2.3 Meer- en maatwerk
Het ODiN basisonderzoek levert op nationaal niveau informatie over het verplaatsingsgedrag van inwoners van Nederland van 6 jaar of ouder. ODiN-gebruikers kunnen echter behoefte hebben aan aanvullende informatie. Aanvullende informatiebehoefte op aanvraag kent twee vormen. In de eerste plaats kan er behoefte zijn aan een vergroting van de responsaantallen op regionaal niveau. Daarnaast kan er gevraagd worden naar aanvullende (verbredende of verdiepende) informatie over een specifiek (beleids)thema. In het eerste geval spreken we van meerwerk, in het tweede geval van maatwerk.
Meerwerk is een optie wanneer de steekproef en de respons van het basisonderzoek onvoldoende groot zijn om op een lager aggregatieniveau betrouwbare uitspraken te doen. Het basisonderzoek kan wel worden gebruikt om uitspraken te doen over het verplaatsingsgedrag in heel Nederland, maar bijvoorbeeld niet over het verplaatsingsgedrag in de regio Arnhem-Nijmegen. Wanneer in zo’n regio meer respondenten voor het ODiN worden benaderd, kan verdiepend onderzoek op regionaal niveau wél plaatsvinden. Deze extra respondenten krijgen dezelfde vragen als in het basisonderzoek. De responsen van de meerwerkrespondenten worden altijd samen gewogen met die van het basisonderzoek en ook samen met de landelijke responsen geleverd in één databestand.
Men spreekt van maatwerk wanneer als aanvulling op het basisonderzoek wordt ingespeeld op actuele beleidsthema’s of andere specifieke onderzoeksvragen. In dat geval krijgen de respondenten van het basisonderzoek een extra vragenlijst voorgelegd met meer specifieke vragen. Maatwerk kan eventueel op regionaal niveau worden uitgevoerd. In dat geval spreken we van ‘regionaal maatwerk’.
Wanneer gebruikers behoefte hebben aan meer- of maatwerk, of een combinatie van beide, kunnen zij daarvoor een verzoek indienen bij het CBS. Daarbij gelden een aantal criteria, waaronder:
- De kwaliteit van het ODiN-basisonderzoek mag niet worden beïnvloed door het meer- of maatwerk.
- De opdrachtgever van een verzoek om meer- of maatwerk stemt ermee in dat de meerwerkresponsen onderdeel gaan uitmaken van het databestand en in die zin openbaar worden gemaakt.

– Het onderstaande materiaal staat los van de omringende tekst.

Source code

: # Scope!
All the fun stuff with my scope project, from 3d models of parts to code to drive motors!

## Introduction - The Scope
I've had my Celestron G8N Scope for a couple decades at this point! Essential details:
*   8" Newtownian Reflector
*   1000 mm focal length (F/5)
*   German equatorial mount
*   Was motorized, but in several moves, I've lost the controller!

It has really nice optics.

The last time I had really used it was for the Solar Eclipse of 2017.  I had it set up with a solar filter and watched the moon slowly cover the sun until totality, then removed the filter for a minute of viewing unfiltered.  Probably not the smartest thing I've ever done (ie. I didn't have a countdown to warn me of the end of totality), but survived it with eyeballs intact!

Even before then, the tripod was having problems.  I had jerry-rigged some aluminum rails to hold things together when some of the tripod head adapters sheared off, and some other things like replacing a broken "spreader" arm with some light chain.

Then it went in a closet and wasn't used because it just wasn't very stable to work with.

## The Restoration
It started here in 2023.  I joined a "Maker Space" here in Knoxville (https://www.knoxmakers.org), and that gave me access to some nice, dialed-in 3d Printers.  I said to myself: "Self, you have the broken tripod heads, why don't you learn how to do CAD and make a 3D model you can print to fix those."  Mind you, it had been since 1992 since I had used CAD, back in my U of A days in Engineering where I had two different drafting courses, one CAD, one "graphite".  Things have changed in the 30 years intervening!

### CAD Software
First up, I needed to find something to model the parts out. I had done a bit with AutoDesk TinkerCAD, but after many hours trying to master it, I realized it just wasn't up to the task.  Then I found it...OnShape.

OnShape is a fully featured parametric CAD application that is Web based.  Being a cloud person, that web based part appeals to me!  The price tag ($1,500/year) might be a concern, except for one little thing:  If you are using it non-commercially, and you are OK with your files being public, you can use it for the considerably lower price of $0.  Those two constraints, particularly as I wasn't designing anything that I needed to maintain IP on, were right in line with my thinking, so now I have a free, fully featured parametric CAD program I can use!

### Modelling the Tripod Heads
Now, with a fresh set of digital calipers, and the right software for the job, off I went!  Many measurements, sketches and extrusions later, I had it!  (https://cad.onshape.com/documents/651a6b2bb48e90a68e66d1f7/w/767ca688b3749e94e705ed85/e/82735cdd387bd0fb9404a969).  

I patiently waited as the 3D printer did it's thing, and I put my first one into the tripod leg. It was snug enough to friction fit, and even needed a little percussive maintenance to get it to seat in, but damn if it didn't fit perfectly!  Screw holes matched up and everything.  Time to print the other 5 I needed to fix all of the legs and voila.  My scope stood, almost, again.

2.4 Uitgevoerd meer- en maatwerk in 2020
In 2020 waren er vier meerwerkonderzoeken. Evenals in 2019 is in opdracht van de Vervoerregio Amsterdam in de Metropoolregio Amsterdam plus de gemeenten Dronten en Zeewolde het meerwerk Noordvleugel uitgevoerd en is het meerwerk in opdracht van de Metropoolregio Rotterdam Den Haag uitgevoerd in de gelijknamige regio. Daarnaast is in opdracht van de Stadsregio Parkstad Limburg meerwerk uitgevoerd in de 7 gemeenten die tot die stadsregio behoren. Ook is in 2020 een meerwerk gestart in opdracht van de Gemeente en de Provincie Utrecht in alle gemeenten van de provincie Utrecht. In bijlage B worden de indelingen van de meerwerkgebieden in deelregio's, gemeenten en wijken gepresenteerd.